Pensez-vous qu’il faille modifier la charte de gouvernance de Grand Besançon ?
« J’ai réuni une conférence des maires pour mettre à plat certaines divergences. Je compte poursuivre en 2023 plus de concertations avec les maires du territoire et participer aux réunions de secteur ». Pour la Présidente de Grand Besançon Métropole « la charte de gouvernance est fragile. Pour autant, faut-il la remettre en question ? Je ne le pense pas. Besançon représente quand même 60% de la population du territoire ». Anne Vignot est consciente que le sujet sera au cœur des prochaines municipales et n’est pas dupe des ambitions « communautaires » de certains élus.
Certains vous reprochent de ne pas vous intéresser au sport !
La Maire s’irrite de ce mauvais procès. Il y avait une flamme dans ses yeux en évoquant les milliers de spectateurs des récents matches de basket au Palais des Sports. Anne Vignot rappelle les investissements engagés dans la réhabilitation des gymnases de la Ville et dans l’attention à accompagner toutes les formes d’activité sportive.
« Nous avions pris du retard dans la gestion des ressources humaines »
Un premier pas a été engagé dans la dé précarisation des emplois périscolaires (proposition de CDD à temps partiel jusqu’à 3 ans). « Il reste encore trop d’emplois précaires au sein de notre collectivité. Je m’emploie à les réduire. Les organisations syndicales sont impatientes mais nous avançons ».
Développement économique ou décroissance ?
Anne Vignot est franche « ma réflexion sur l’économie n’était pas spontanée ». La société bouge et les process industriels et les règlementations doivent bouger.

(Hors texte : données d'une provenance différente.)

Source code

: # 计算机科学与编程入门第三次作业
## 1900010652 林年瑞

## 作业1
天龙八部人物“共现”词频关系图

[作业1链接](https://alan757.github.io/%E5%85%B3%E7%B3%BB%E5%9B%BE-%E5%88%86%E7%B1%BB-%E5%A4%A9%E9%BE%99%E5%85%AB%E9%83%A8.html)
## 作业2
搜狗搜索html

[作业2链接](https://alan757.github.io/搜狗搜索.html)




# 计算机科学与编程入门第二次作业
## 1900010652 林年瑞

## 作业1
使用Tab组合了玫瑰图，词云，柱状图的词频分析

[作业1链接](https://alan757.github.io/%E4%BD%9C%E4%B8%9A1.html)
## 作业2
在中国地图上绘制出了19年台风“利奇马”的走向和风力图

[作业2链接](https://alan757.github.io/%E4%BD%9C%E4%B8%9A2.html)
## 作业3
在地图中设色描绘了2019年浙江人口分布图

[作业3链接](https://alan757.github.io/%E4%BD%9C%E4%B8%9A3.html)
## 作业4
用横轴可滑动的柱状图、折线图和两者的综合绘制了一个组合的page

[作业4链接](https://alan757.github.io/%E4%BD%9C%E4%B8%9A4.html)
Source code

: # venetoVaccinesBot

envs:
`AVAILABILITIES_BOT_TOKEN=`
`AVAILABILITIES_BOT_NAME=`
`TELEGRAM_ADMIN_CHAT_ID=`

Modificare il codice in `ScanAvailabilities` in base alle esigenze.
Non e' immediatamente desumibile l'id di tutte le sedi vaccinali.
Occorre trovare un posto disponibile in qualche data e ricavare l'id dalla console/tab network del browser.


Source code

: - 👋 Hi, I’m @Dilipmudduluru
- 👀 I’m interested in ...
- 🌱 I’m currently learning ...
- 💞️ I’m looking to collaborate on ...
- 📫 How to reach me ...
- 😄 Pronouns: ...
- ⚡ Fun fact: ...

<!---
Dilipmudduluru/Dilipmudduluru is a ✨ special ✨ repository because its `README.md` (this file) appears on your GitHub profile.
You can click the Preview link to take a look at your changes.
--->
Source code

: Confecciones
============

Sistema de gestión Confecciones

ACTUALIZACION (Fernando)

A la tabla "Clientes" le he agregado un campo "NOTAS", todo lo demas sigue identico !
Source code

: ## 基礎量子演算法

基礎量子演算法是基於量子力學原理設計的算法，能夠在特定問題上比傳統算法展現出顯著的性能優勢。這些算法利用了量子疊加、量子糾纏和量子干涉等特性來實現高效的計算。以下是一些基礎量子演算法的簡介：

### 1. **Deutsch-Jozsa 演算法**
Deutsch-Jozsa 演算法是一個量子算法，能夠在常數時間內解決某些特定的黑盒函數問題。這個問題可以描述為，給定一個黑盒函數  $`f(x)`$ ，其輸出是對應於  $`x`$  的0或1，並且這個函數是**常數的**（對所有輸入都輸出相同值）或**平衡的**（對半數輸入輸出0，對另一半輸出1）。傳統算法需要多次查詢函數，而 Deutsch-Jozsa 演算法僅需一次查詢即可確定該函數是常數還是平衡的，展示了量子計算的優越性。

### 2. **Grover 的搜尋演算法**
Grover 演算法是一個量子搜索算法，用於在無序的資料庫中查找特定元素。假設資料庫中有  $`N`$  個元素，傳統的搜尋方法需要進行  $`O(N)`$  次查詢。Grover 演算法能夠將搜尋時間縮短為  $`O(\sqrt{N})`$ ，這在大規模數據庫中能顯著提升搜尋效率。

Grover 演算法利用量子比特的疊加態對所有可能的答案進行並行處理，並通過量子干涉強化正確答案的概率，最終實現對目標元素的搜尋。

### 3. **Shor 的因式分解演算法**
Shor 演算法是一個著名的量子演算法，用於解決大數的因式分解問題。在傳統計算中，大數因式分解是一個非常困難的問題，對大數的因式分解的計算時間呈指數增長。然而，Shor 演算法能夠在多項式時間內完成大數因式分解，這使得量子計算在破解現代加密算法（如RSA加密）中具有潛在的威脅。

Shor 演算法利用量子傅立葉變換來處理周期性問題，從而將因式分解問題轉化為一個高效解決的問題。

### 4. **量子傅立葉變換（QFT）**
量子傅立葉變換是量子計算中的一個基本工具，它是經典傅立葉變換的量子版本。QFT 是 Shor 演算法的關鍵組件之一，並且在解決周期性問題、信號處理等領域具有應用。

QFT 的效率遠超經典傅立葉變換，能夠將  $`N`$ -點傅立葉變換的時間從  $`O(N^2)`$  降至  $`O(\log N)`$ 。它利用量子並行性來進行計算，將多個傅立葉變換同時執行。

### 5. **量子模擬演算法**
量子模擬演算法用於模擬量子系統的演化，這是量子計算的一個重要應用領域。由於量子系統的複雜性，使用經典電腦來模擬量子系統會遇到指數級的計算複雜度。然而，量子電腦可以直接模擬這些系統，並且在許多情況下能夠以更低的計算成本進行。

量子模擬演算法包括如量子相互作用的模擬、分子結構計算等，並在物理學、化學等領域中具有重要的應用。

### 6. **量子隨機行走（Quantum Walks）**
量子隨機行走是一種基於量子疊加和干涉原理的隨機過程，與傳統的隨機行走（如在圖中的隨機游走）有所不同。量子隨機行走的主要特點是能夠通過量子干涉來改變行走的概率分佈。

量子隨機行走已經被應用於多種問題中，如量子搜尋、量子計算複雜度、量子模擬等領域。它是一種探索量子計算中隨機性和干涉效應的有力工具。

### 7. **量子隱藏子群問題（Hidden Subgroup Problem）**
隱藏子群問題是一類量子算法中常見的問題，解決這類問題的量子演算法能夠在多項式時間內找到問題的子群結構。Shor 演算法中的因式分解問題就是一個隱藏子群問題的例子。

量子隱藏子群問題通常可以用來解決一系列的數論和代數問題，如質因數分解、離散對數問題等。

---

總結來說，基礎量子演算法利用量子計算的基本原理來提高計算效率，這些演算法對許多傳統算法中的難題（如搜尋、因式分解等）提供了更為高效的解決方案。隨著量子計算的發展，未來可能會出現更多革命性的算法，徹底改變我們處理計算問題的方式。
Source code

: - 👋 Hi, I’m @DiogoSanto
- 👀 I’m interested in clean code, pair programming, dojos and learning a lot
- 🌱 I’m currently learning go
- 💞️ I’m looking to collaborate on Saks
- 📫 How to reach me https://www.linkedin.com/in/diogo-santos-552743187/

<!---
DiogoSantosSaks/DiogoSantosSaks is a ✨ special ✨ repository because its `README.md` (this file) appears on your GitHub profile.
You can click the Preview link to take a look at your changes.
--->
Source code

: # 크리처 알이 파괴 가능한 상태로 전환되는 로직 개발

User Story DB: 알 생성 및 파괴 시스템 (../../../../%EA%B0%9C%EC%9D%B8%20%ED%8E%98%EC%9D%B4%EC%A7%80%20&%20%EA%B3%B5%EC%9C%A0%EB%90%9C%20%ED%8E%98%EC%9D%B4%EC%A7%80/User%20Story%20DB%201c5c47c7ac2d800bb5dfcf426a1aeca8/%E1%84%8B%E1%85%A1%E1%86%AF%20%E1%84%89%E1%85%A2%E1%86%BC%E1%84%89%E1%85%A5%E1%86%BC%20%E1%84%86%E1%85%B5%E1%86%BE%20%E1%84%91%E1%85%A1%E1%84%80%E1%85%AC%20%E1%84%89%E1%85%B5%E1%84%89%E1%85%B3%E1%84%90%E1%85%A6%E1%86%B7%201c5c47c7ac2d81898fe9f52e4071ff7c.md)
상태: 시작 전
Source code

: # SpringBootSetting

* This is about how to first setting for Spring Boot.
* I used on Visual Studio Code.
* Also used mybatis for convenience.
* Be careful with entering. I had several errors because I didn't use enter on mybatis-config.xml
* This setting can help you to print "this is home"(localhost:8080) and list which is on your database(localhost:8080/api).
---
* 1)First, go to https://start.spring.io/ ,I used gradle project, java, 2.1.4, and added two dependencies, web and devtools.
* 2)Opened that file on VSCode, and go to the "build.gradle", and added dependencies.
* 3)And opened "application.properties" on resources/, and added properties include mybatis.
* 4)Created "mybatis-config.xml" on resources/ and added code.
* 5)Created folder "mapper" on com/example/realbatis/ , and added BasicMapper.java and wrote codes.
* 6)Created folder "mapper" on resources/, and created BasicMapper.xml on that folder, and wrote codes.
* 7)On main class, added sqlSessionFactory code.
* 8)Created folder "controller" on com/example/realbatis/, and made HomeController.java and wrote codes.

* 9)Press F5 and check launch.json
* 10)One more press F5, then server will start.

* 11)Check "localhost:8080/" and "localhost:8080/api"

Si elle est partisane du ZAN (Zéro Artificialisation Nette), elle comprend qu’une usine n’est pas sur pilotis en donnant toutefois l’exemple des parkings d’entreprises. « Est-il toujours opportun de fixer un nombre minimum de places de parkings dans la construction d’une usine ? » La Maire entretient de bons rapports avec le monde de l’entreprise. Elle souhaite réinstaller les chaînes de valeur sur le territoire et trouver avec les entrepreneurs une meilleure prise en compte des nouveaux modèles économiques. « La prise en compte des enjeux environnementaux est maintenant partagée par de nombreux entrepreneurs. Dans le même temps, les salariés veulent donner du sens à leur travail ».
L’humeur d’Yves Quemeneur
Idéologue et pragmatique
Nul ne peut contester son engagement militant. Elle en a fait sa marque ! Elle fait parfois des choix d’idéologie comme celui de privilégier une audience au tribunal correctionnel plutôt que d’être présente au CHU (dont elle est présidente du conseil de surveillance) pour la cérémonie des vœux d’un centre hospitalier à la pointe des progrès techniques.
Pragmatique, elle le devient. Présidente du Pôle métropolitain Centre Franche-Comté, elle a bataillé ces derniers jours avec le ministre des transports pour garantir la fin du contournement de Besançon, l’amélioration du cadencement sur la ligne des Horlogers ou vendre l’intérêt de sortir la Franche-Comté de l’isolement en réactivant la ligne TGV Mulhouse – Besançon – Roissy Charles de Gaulle – Lille.
Pragmatique aussi quand elle ne ménage pas sa peine pour rencontrer industriels et investisseurs et vendre l’excellence du tissu industriel et de recherche et la qualité de vie du territoire. « On ne connaît pas assez la Franche-Comté à l’extérieur de la région, je vais m’employer à rendre l’attractivité que notre territoire mérite ».